5/30の日本経済新聞

第7面の国際欄の見出しを3つあげてみましょう。

①タイ、7カ月ぶり利下げ
 0.25%、景気下支え 輸出不振で通貨高是正
②ブラジルは回復鈍く
 1〜3月1.9%成長 市場予想下回る
③中国成長、今年も8%割れ
 IMF見通し

たまたまですが、同じ面に同じような記事がありました。先進国だけではなく新興国も景気が思わしくありません。

先進国が揃って金融緩和に注力したおかげで、余剰マネーが新興国に流れ込み、先進国以上のバブルを起こしているので、金利を下げたくとも容易に下げることができません。また先進国が競って通貨を安くしようとした結果、自国の通貨が先進国の通貨に比べ相対的に高くなっているため、輸出を増やして景気回復を図ることもままならないのです。

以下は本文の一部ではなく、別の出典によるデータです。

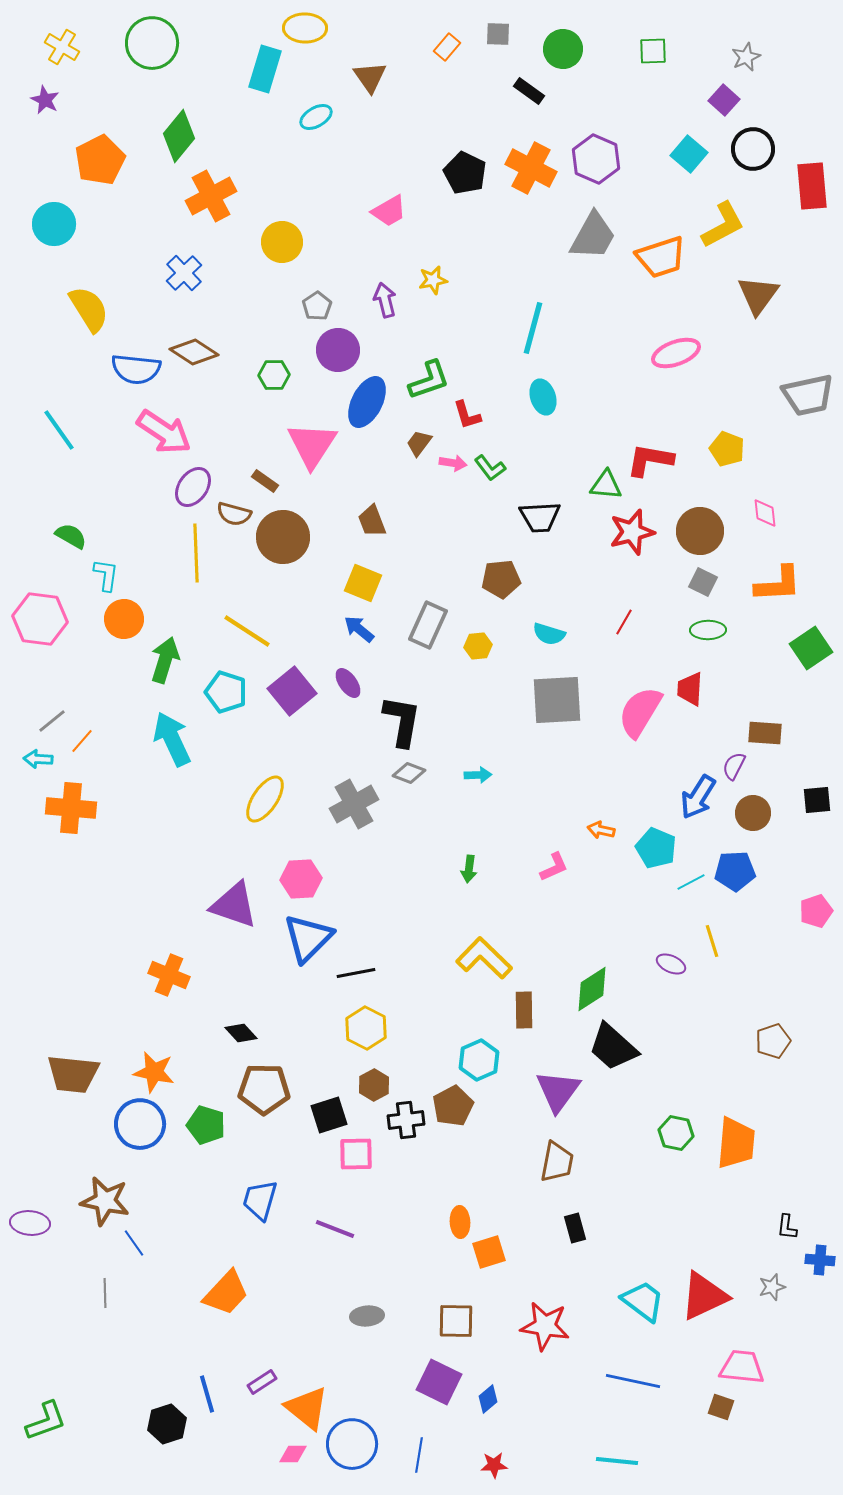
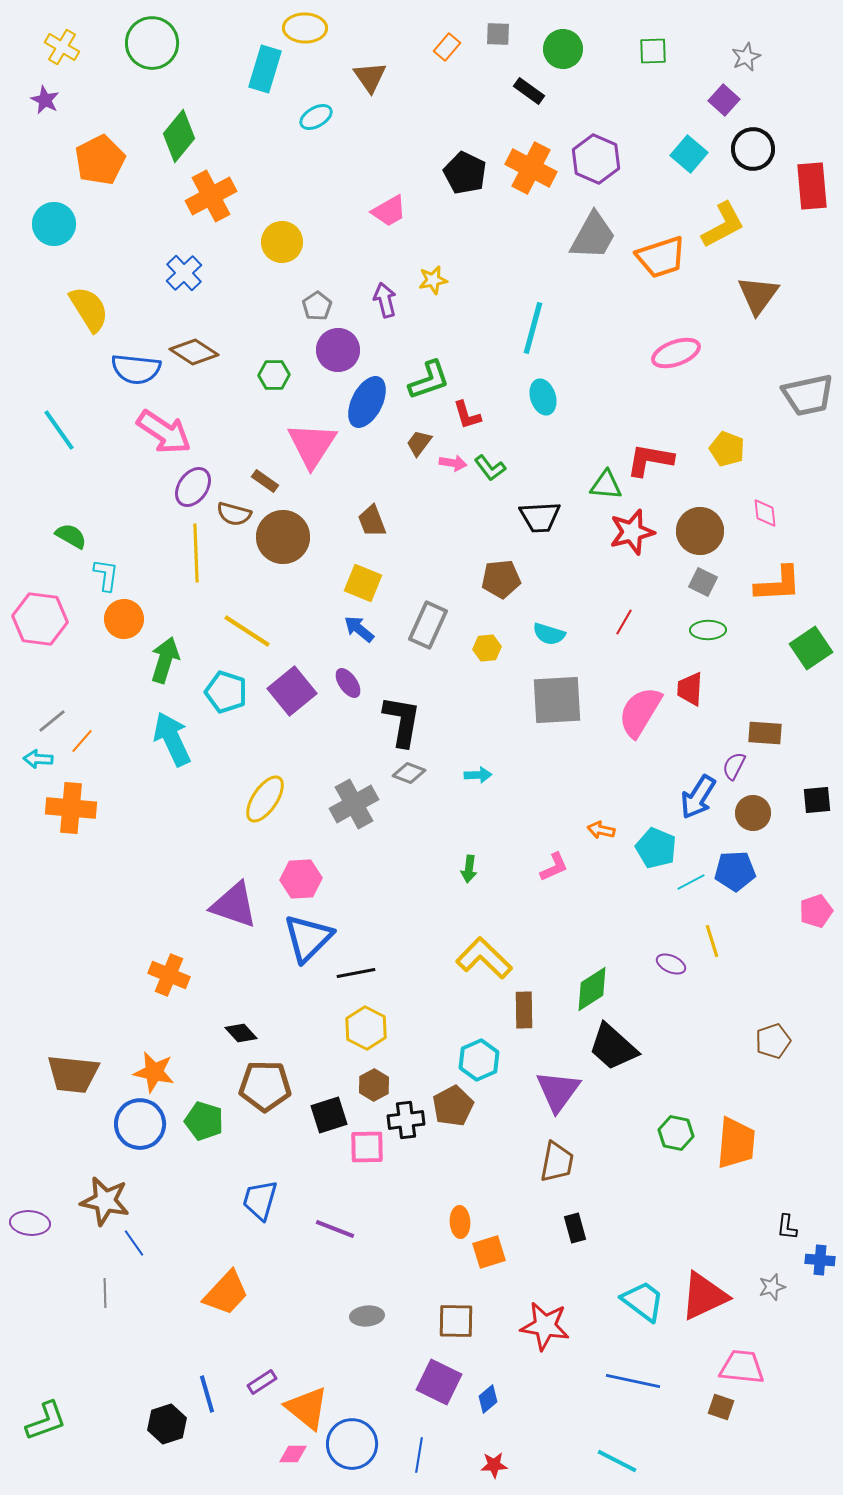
yellow hexagon at (478, 646): moved 9 px right, 2 px down
brown pentagon at (264, 1089): moved 1 px right, 3 px up
green pentagon at (206, 1125): moved 2 px left, 4 px up
pink square at (356, 1154): moved 11 px right, 7 px up
cyan line at (617, 1461): rotated 21 degrees clockwise
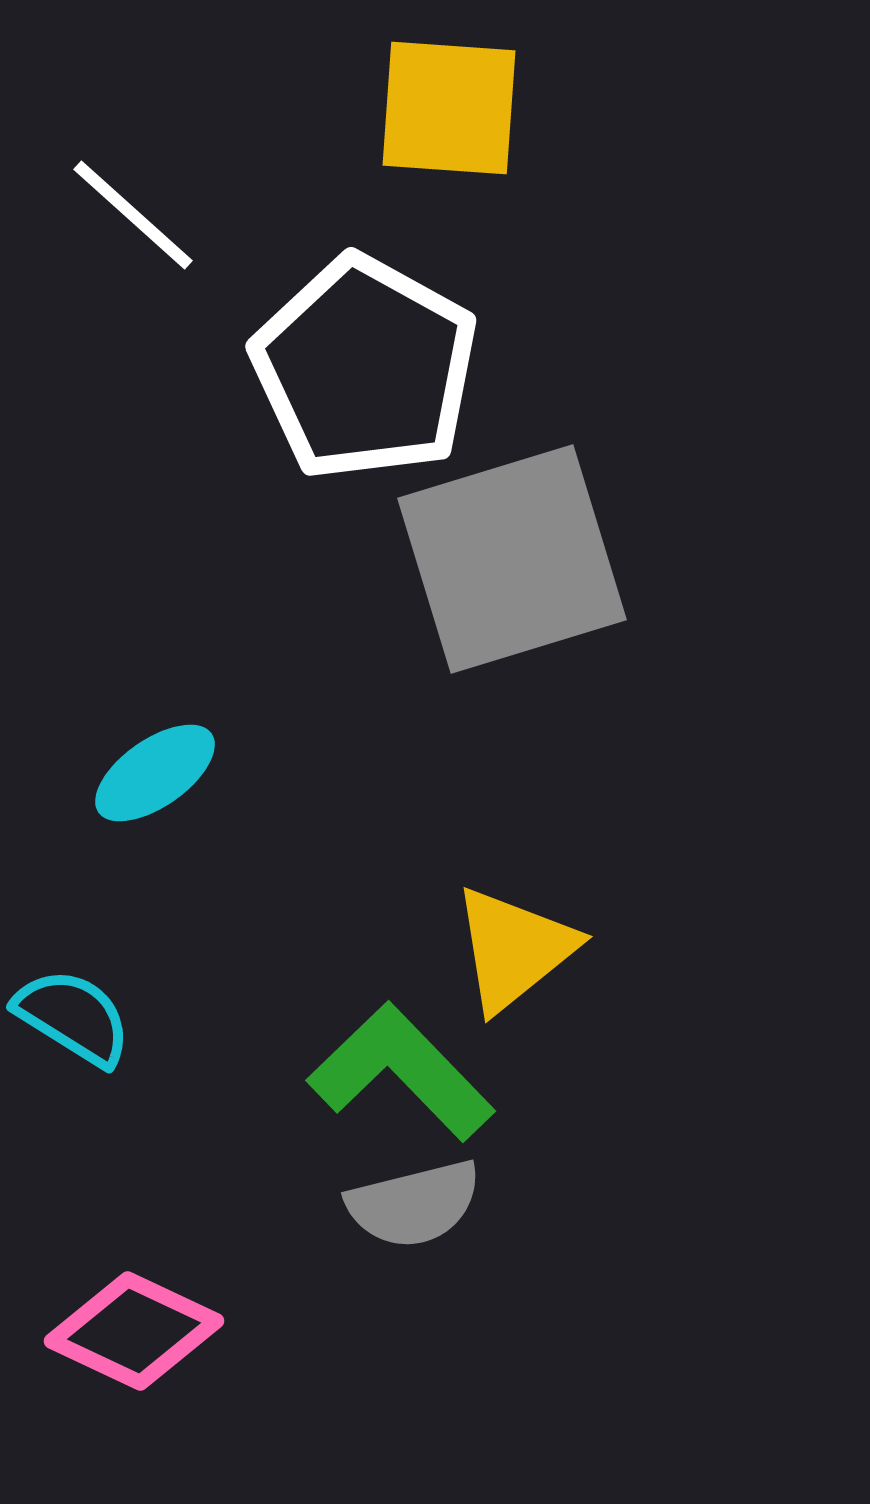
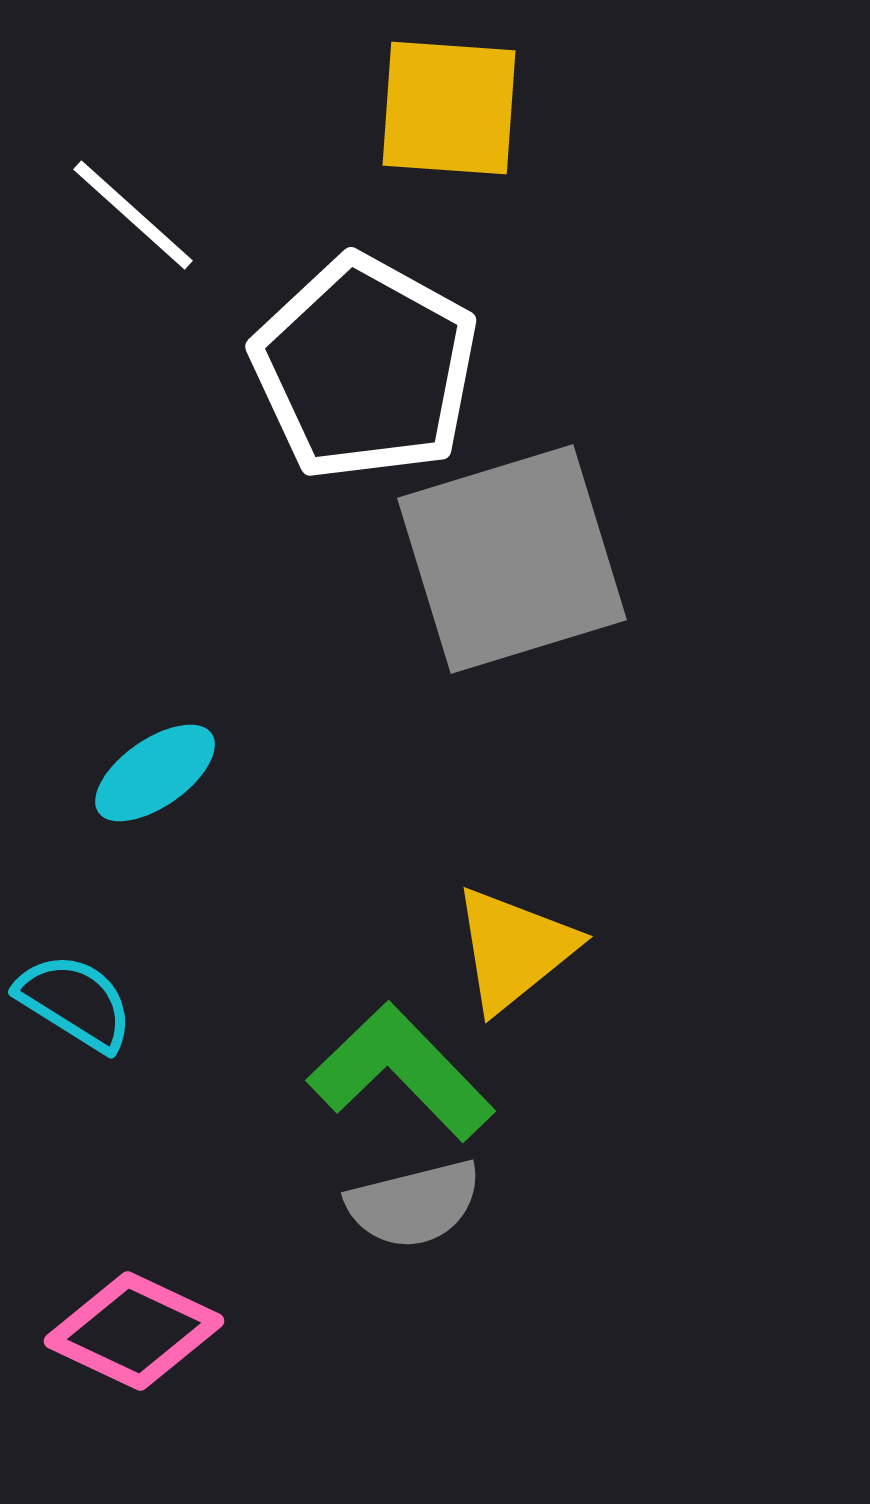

さて、ここからですが日本企業は一体この先どうすれば利益をふやしていけるでしょう。頼みの新興国もしばらくは景気がぱっとしません。国内は選挙が終わるといよいよ、アベノミクスが後回しにして避けてきた、増税と年金支給の見直しに本格的に取り組まざるを得なくなるでしょう。

確かにボーナスは増えるようですが円安がじわじわと物価↑に響いてきています。住宅ローン金利の改定↑も家計を圧迫しそうです。先は期待するほどに明るくなりそうにはありません。

6/1追記 政府はアフリカ諸国へのODAを今後5年間で1兆円「追加」するそうです。そんな余裕がまだあると言うことでしょうか。1兆円が消費税率○%に相当するか定かではありませんが、どこからも何の反対の声も出てこないのが不思議ですね。